Stored items from a collection:
-----

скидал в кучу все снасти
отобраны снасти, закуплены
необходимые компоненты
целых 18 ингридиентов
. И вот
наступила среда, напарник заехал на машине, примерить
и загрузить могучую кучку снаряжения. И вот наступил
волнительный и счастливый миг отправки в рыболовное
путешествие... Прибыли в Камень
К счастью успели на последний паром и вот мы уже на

-----

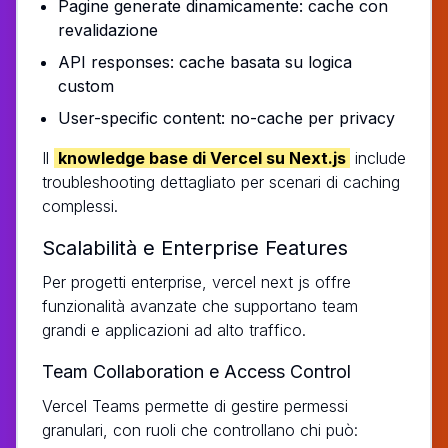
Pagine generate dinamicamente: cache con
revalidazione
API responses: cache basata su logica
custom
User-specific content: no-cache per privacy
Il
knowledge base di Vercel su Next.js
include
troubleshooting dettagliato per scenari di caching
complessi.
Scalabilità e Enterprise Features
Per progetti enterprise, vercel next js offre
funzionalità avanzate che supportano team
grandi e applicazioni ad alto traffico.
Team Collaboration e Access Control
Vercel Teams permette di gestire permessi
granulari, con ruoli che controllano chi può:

-----

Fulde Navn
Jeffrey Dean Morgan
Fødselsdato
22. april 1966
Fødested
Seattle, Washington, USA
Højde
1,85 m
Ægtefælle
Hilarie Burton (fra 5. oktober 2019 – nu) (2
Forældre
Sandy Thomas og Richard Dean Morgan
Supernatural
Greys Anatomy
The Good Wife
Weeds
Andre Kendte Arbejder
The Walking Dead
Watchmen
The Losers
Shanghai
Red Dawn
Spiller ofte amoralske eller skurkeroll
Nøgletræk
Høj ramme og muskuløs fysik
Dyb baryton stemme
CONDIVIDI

-----

[WHAT TO WORK ON]: Working from the records above, write out verbatim only the lines from the line containing "скидал в кучу все снасти" through the line containing "К счастью успели".

[FINISHED EXERCISE]:
скидал в кучу все снасти
отобраны снасти, закуплены
необходимые компоненты
целых 18 ингридиентов
. И вот
наступила среда, напарник заехал на машине, примерить
и загрузить могучую кучку снаряжения. И вот наступил
волнительный и счастливый миг отправки в рыболовное
путешествие... Прибыли в Камень
К счастью успели на последний паром и вот мы уже на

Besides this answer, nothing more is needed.